**EXTRAIT DU DOCUMENT:**

◇ ◇ ◇ ◇ ◇ ◇ ◇

Commençons par le commencement : « Entre protection de l’enfance et suspicion généralisée, tous les partenaires de l’éducation se cherchent aujourd’hui ». Edwige Antier, qui conseille les parents dans ses nombreux ouvrages et ses émissions sur FranceInter et FranceInfo, a tout à fait raison : personne ne sait plus où donner de la tête. Et ça ne vaut pas que pour son pays, adepte de la fessée et de la psychanalyse. Chez nous, au milieu des débats actuels souvent mal ciblés autour de la DPJ, des propos de nos bardes nationaux – Gilles Proulx, Jeff Filion, Doc Mailloux (jusqu’à Jean Charest qui s’y met sans vergogne) -, du corporatisme de trop d’enseignants et de l’individualisme jouissif galopant, ce ne sont certes pas les simplistes hypothèses concernant la prétendue chute de la métaphore paternelle qui vont nous avancer à quoi que ce soit. Les pédophiles, les criminels et les laudateurs patentés étant devenus des stars au nom du droit à la liberté d’expression, comment être parent sans sombrer dans le pessimisme ?
On sait que c’est au cours des années 1970 que Françoise Dolto, la grande dame de la psychanalyse française de l’époque, élabore une œuvre clinique et théorique à laquelle nous devons encore nous rendre. Celle qui aura été le plus loin dans le traitement et la prévention des troubles précoces de l’enfance ainsi que dans la transmission aux analystes et au public d’une écoute et d’une parole de vérité au sujet de l’existence des tout petits se retrouve aujourd’hui ridiculisée par des propos d’une imbécillité sans bornes, comme on a pu le lire récemment dans Le livre noir de la psychanalyse.
Heureusement, Edwige Antier tente de faire le point sur ce qu’a dit et n’a pas dit Françoise Dolto, belle manière de maintenir vivant son héritage alors qu’on tente aujourd’hui de bâillonner les enfants. Tâche délicate car elle doit commencer par rétablir les faits : non, Dolto n’a jamais prétendu qu’il fallait tout dire à l’enfant, mais bien tout lui dire de ce qui le concerne. De même, elle n’a jamais soutenu l’enfant roi tyrannique. Au contraire, les castrations symboligènes sur lesquelles elle mit tant l’accent sont là pour poser des interdits permettant au petit d’homme d’élaborer psychiquement son avenir. Ainsi de suite
D’une lecture agréable, ce petit ouvrage vient faire dignement réfléchir tous les parents dépossédés d’eux-mêmes. De la question du mensonge à celle de l’adoption en passant par la jalousie, les rivalités fraternelles, la sexualité et la garde partagée, c’est d’une rééducation complète de la société qu’il s’agit. Cela s’appelle penser. On en a peut-être perdu l’habitude.

◇ ◇ ◇ ◇ ◇ ◇ ◇

**DONNÉES FOURNIES:**
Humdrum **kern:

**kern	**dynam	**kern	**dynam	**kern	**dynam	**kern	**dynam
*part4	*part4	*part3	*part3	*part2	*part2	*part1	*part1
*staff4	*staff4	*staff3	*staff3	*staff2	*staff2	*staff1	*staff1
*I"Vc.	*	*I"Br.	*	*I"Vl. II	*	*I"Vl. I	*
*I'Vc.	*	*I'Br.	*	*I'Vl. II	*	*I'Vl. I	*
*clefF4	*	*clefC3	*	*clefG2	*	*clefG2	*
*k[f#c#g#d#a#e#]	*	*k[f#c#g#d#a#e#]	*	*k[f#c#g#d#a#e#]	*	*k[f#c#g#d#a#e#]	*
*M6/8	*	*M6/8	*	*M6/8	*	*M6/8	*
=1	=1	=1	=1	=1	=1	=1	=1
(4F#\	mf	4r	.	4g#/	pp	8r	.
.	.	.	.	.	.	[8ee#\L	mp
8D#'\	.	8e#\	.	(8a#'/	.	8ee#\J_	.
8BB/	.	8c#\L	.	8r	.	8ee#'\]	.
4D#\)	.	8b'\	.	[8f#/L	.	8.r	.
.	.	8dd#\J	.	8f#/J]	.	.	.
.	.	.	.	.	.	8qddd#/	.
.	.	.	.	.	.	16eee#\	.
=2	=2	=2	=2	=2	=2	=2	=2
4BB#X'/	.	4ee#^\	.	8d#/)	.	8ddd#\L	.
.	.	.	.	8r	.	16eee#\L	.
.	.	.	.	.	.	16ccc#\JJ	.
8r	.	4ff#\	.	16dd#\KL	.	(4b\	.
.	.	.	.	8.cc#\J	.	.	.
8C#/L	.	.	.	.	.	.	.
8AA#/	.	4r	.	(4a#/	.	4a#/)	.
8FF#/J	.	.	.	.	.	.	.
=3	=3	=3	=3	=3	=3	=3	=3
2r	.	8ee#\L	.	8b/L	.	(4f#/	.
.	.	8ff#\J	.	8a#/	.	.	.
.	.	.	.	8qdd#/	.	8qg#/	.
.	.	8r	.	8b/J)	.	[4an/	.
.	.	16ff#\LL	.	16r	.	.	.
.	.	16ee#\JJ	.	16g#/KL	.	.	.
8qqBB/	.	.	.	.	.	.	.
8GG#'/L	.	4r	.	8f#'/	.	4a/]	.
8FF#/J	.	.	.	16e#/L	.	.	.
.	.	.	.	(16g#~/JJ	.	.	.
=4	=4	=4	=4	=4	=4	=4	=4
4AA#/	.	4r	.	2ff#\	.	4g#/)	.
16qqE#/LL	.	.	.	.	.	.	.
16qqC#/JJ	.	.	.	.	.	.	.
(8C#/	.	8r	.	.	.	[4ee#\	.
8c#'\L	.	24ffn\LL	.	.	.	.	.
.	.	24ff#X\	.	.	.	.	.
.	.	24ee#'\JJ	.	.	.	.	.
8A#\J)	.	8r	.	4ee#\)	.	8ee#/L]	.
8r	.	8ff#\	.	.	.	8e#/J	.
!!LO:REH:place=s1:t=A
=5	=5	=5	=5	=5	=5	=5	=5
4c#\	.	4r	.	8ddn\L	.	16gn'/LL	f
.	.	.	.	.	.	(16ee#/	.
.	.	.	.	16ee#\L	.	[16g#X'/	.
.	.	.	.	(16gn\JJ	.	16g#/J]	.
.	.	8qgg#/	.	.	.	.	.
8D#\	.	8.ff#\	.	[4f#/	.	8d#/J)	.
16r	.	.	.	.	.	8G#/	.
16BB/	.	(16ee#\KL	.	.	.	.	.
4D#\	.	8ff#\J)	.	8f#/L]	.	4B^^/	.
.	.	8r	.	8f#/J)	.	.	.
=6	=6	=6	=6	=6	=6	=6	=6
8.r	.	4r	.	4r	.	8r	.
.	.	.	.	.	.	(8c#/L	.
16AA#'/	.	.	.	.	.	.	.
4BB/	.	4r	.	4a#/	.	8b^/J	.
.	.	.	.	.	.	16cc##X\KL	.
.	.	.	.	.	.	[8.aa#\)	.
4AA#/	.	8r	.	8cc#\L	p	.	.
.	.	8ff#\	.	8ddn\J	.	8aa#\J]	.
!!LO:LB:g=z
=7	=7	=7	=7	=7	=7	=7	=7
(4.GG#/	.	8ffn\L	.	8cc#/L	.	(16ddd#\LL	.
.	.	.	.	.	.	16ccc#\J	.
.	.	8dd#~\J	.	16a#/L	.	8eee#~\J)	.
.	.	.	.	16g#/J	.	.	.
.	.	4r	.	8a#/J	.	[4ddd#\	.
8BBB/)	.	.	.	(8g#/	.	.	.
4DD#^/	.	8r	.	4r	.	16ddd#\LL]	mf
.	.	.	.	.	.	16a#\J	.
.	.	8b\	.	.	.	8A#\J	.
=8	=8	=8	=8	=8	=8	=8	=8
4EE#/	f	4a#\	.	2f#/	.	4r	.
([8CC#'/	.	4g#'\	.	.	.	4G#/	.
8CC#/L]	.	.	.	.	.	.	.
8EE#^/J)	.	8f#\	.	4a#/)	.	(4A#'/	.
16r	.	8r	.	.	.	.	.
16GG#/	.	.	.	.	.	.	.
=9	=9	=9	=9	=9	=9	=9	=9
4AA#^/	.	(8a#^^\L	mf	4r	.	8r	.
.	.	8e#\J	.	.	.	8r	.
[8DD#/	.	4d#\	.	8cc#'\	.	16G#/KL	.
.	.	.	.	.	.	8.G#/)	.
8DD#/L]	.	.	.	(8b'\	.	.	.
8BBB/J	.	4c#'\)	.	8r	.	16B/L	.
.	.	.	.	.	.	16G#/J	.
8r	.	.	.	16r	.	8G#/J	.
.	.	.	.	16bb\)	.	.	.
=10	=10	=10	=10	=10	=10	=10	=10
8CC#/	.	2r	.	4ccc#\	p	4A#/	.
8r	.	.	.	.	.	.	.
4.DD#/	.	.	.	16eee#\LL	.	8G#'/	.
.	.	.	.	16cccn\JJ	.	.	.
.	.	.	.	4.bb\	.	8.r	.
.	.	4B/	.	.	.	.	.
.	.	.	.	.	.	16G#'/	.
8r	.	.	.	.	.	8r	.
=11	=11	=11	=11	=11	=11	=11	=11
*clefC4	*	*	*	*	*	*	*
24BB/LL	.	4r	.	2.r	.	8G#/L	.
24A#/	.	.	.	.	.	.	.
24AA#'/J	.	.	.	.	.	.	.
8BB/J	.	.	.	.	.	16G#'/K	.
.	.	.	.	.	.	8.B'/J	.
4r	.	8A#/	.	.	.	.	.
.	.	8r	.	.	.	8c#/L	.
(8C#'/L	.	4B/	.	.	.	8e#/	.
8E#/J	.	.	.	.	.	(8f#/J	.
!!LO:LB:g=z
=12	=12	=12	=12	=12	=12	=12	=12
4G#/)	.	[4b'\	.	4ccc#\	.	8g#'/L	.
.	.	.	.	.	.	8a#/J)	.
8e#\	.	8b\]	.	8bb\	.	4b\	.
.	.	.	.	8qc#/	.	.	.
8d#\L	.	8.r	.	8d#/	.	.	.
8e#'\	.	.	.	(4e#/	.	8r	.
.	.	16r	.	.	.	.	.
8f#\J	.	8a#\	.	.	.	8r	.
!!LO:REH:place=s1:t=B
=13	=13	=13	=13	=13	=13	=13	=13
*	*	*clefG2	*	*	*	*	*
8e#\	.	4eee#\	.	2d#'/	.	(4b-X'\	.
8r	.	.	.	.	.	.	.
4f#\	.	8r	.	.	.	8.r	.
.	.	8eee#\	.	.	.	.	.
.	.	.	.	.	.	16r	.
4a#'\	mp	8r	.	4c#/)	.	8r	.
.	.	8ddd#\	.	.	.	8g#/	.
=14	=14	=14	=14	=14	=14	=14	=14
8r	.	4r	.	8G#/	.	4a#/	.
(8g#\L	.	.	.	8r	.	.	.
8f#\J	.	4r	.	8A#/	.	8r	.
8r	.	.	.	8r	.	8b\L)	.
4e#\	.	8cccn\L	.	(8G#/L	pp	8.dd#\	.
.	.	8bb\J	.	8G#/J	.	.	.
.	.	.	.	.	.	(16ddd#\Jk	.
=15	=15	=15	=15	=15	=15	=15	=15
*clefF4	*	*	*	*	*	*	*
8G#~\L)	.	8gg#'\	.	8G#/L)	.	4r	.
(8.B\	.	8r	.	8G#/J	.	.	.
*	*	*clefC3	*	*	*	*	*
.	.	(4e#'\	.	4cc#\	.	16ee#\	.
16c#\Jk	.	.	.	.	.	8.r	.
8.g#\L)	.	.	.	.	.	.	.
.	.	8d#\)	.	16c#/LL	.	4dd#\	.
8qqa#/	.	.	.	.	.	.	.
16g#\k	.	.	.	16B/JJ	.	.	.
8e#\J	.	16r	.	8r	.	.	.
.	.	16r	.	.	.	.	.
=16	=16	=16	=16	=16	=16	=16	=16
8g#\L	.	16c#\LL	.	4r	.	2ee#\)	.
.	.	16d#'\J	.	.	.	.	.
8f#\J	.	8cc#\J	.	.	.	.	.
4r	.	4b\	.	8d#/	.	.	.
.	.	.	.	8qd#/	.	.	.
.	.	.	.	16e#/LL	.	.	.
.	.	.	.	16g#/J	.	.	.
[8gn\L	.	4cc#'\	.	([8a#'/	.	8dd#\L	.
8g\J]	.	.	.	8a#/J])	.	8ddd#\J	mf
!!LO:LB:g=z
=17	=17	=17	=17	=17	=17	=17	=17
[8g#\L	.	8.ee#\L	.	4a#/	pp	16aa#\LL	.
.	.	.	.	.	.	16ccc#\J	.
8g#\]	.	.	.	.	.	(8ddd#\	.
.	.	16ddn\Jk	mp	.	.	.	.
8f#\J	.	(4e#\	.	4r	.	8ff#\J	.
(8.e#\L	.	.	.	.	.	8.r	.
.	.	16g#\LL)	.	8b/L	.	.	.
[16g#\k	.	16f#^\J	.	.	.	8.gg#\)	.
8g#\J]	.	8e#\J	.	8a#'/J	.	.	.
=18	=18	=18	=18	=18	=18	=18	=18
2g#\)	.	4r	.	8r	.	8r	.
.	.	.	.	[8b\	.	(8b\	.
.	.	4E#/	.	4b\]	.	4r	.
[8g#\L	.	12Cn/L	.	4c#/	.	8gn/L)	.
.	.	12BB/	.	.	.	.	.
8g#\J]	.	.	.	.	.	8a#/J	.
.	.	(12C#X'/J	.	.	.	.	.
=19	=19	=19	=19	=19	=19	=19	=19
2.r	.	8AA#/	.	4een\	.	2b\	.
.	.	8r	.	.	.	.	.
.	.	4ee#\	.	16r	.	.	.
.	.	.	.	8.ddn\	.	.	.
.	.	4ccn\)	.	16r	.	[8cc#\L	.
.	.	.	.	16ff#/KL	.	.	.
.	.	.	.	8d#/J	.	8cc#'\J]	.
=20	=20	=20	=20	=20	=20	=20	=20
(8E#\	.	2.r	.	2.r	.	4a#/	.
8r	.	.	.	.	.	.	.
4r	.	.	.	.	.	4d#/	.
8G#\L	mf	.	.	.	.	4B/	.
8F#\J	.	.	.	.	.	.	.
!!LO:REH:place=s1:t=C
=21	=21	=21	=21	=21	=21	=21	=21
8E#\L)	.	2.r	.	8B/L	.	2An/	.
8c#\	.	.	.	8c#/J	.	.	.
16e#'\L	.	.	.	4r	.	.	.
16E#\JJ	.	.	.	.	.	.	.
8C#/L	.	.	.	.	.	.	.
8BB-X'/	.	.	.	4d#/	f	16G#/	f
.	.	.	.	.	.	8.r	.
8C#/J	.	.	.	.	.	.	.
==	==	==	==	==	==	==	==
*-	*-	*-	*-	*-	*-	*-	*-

◇ ◇ ◇ ◇ ◇ ◇ ◇

**CONSIGNES DE L'EXERCICE:**
1. Dans le compte rendu, recopiez le passage situé entre « On sait que » et « noir de la psychanalyse. », bornes incluses, en substituant « psychiatrie » à « psychanalyse ».
2. D'après le compte rendu, au cours de quelle décennie Françoise Dolto élabore-t-elle son œuvre clinique et théorique ?
3. Énumérez les questions que l'ouvrage aborde selon le dernier paragraphe du compte rendu.
La consultation des entrées n'est pas nécessaire.

**CORRIGÉ:**
1.
On sait que c’est au cours des années 1970 que Françoise Dolto, la grande dame de la psychiatrie française de l’époque, élabore une œuvre clinique et théorique à laquelle nous devons encore nous rendre. Celle qui aura été le plus loin dans le traitement et la prévention des troubles précoces de l’enfance ainsi que dans la transmission aux analystes et au public d’une écoute et d’une parole de vérité au sujet de l’existence des tout petits se retrouve aujourd’hui ridiculisée par des propos d’une imbécillité sans bornes, comme on a pu le lire récemment dans Le livre noir de la psychiatrie.

2. Au cours des années 1970.

3. Le mensonge, l'adoption, la jalousie, les rivalités fraternelles, la sexualité, la garde partagée.